■ Required action:
Could you restate the entries word for word, without the images?

(Stored data)
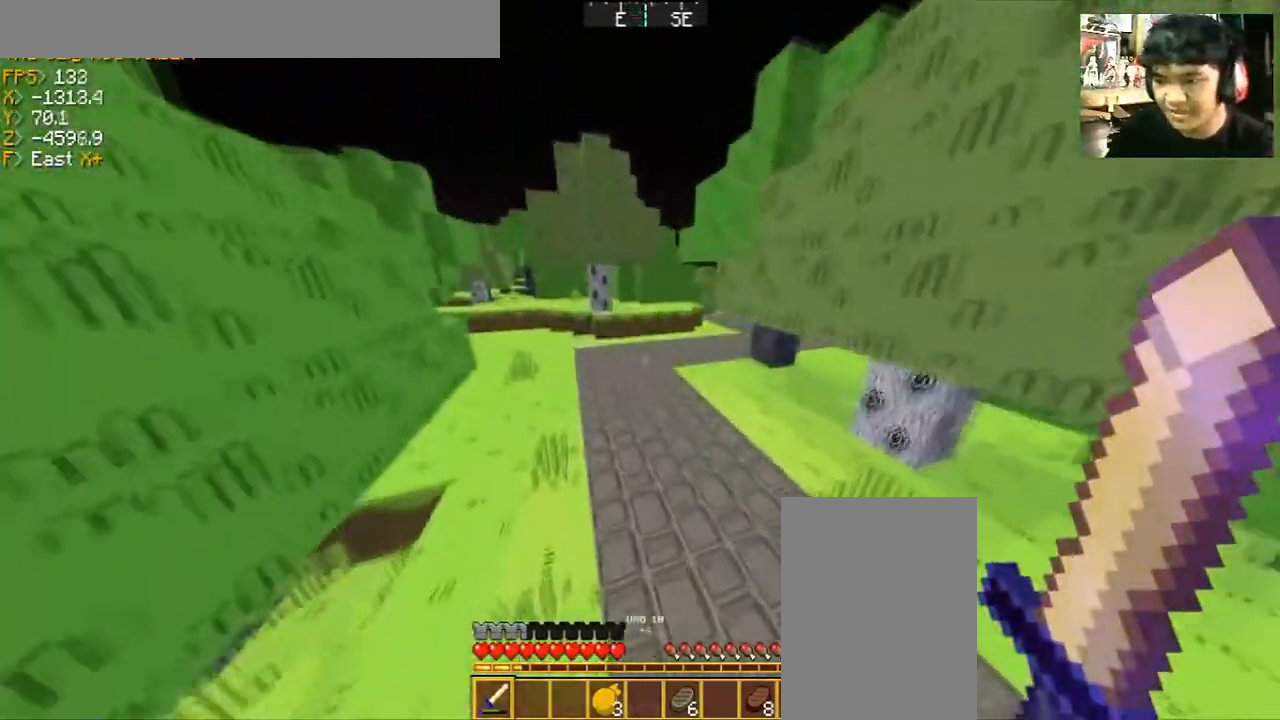
{"keys": ["a", "space", "w"], "mouse": [], "events": []}
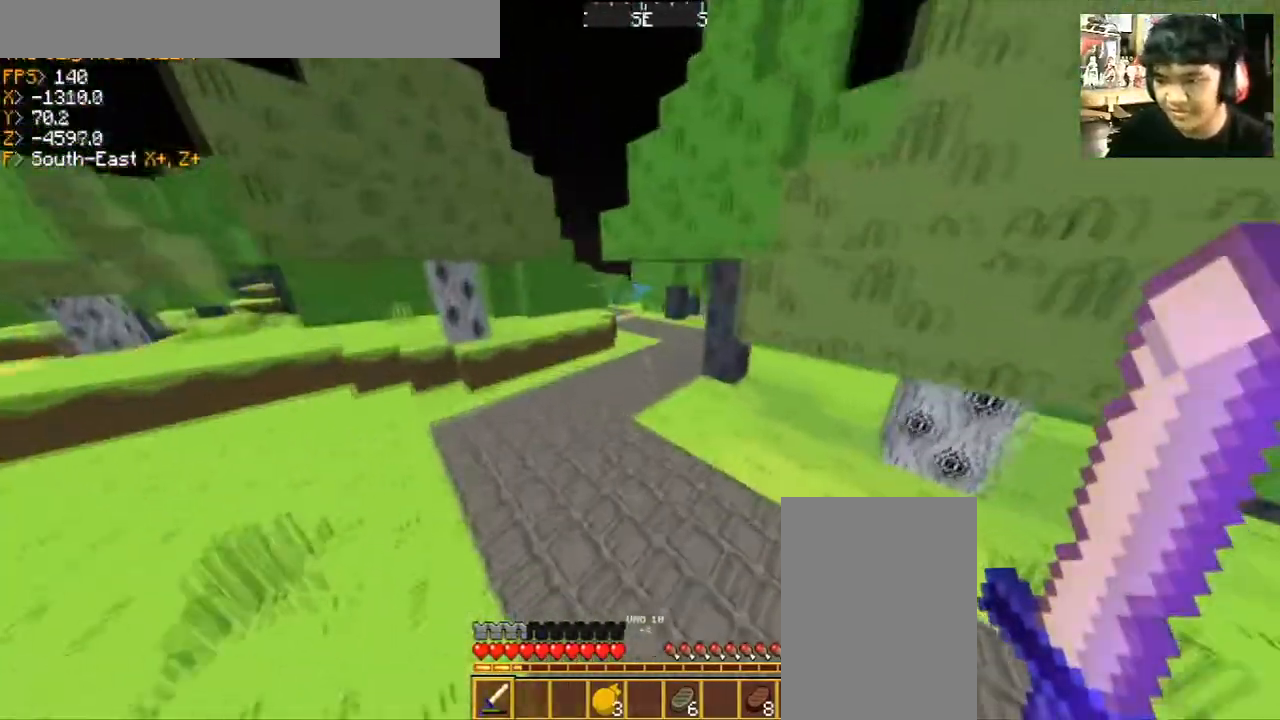
{"keys": ["space", "w"], "mouse": [], "events": [[67, "a", "up"]]}
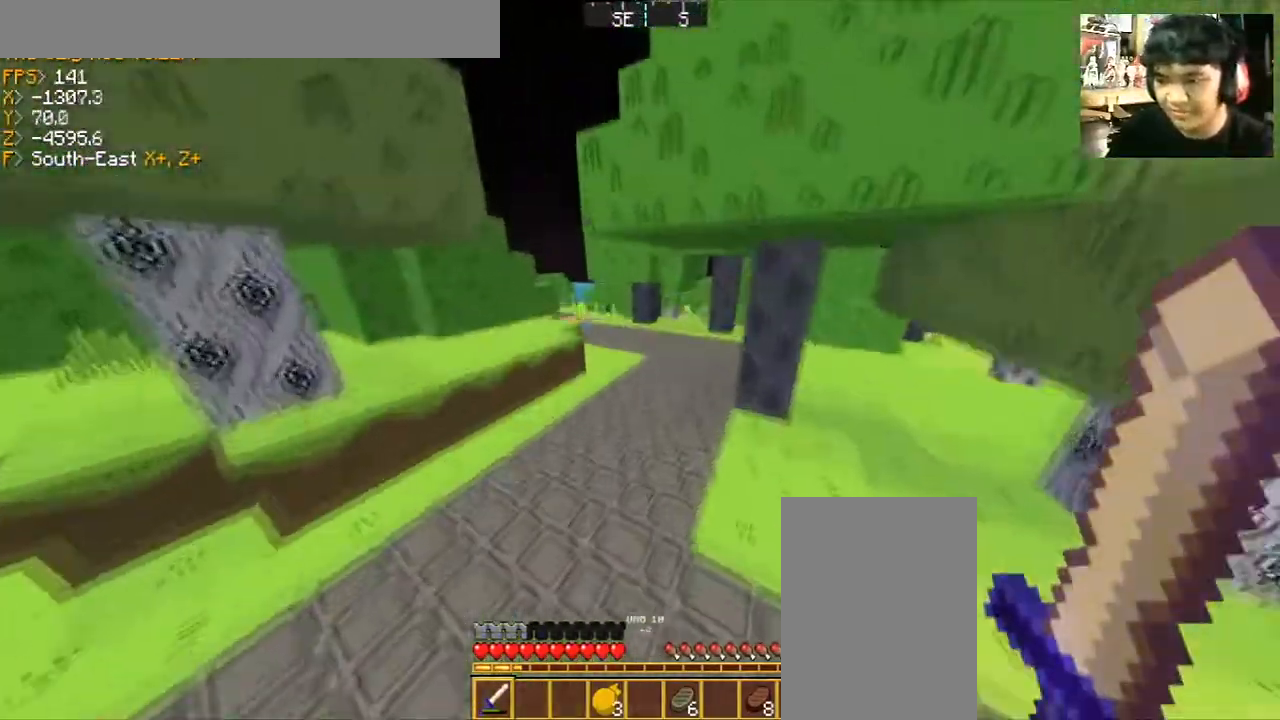
{"keys": ["d", "w"], "mouse": [], "events": [[66, "d", "down"], [100, "space", "up"]]}
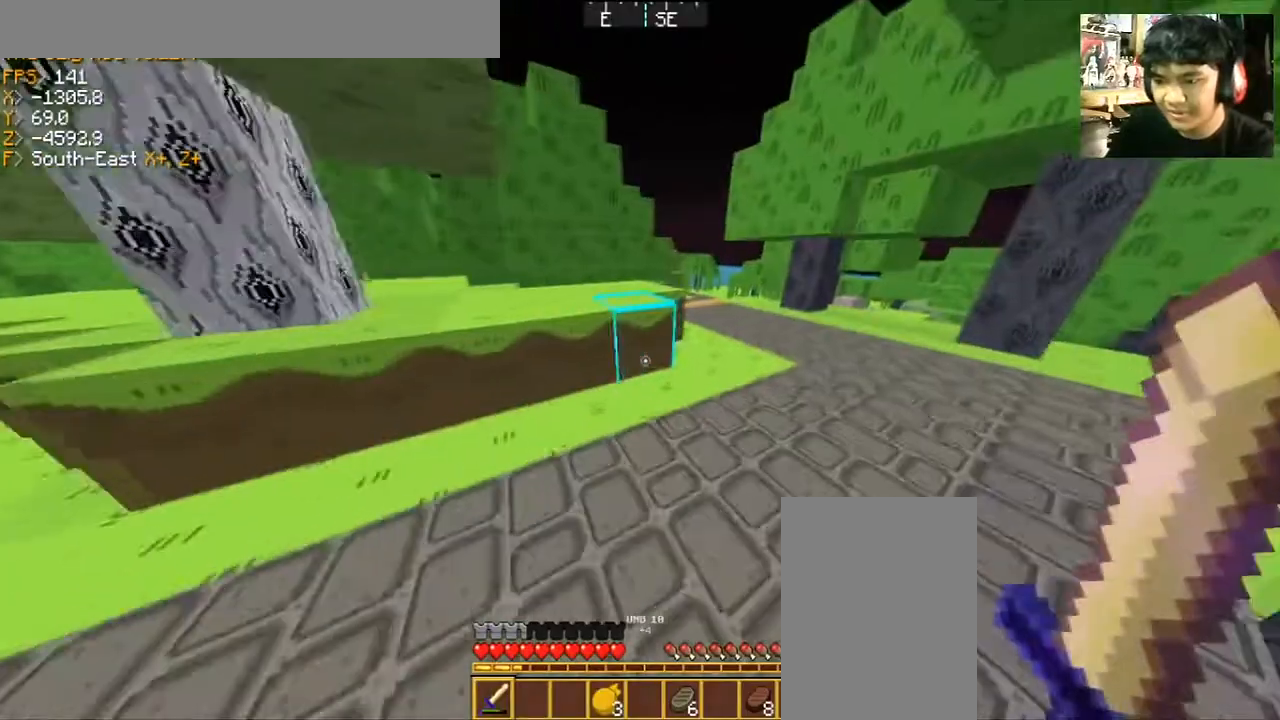
{"keys": ["d", "w"], "mouse": [], "events": []}
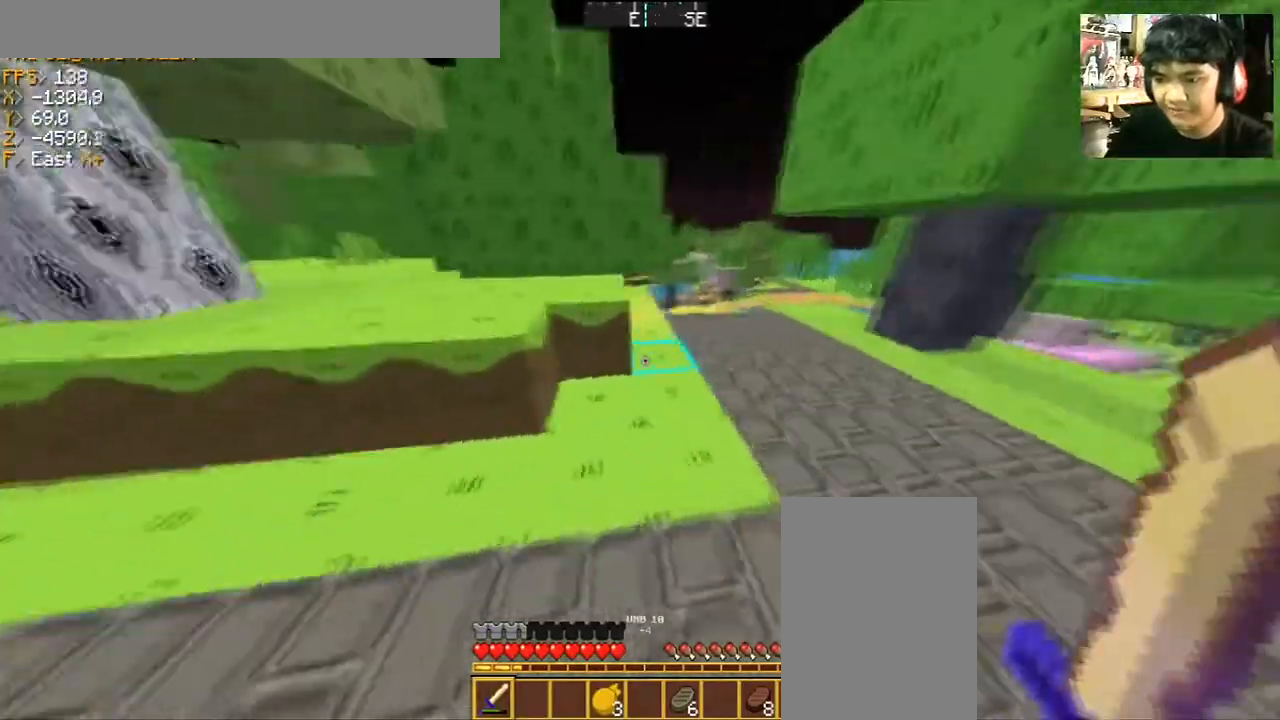
{"keys": ["d", "w"], "mouse": [], "events": []}
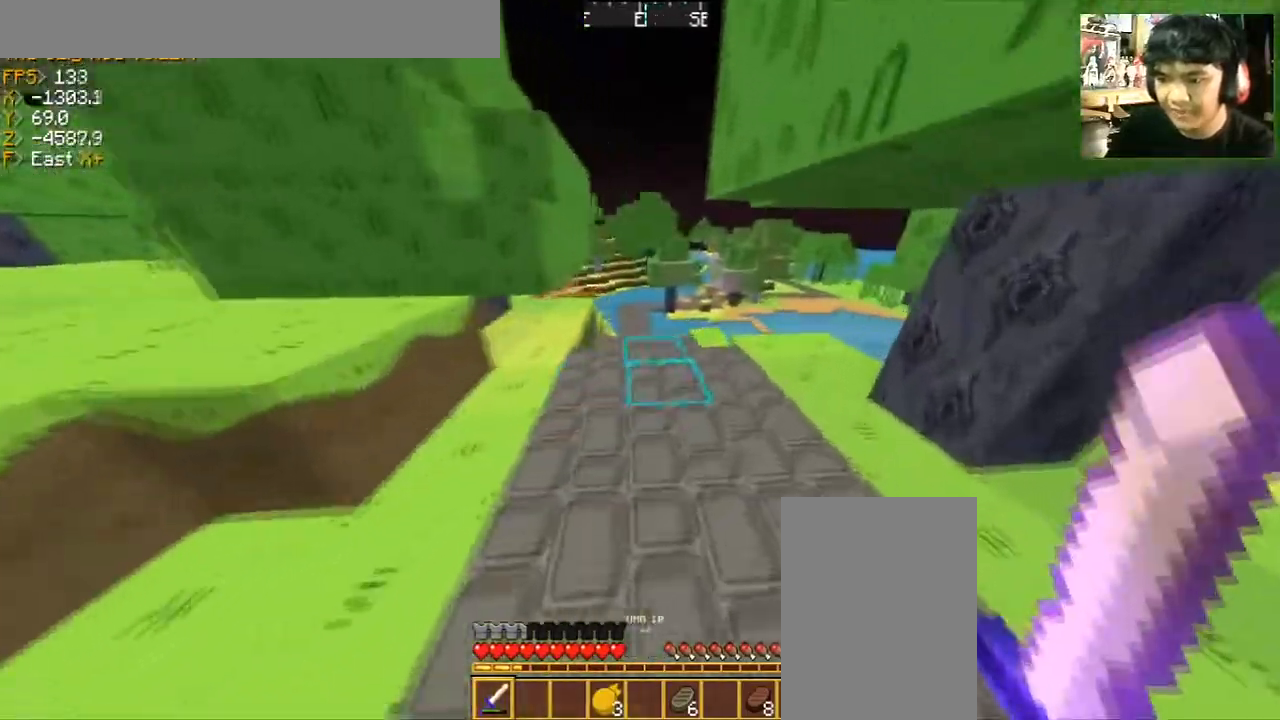
{"keys": ["w"], "mouse": [], "events": [[67, "d", "up"]]}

■ Answer box:
{"keys": ["a", "space", "w"], "mouse": [], "events": []}
{"keys": ["space", "w"], "mouse": [], "events": [[67, "a", "up"]]}
{"keys": ["d", "w"], "mouse": [], "events": [[66, "d", "down"], [100, "space", "up"]]}
{"keys": ["d", "w"], "mouse": [], "events": []}
{"keys": ["d", "w"], "mouse": [], "events": []}
{"keys": ["w"], "mouse": [], "events": [[67, "d", "up"]]}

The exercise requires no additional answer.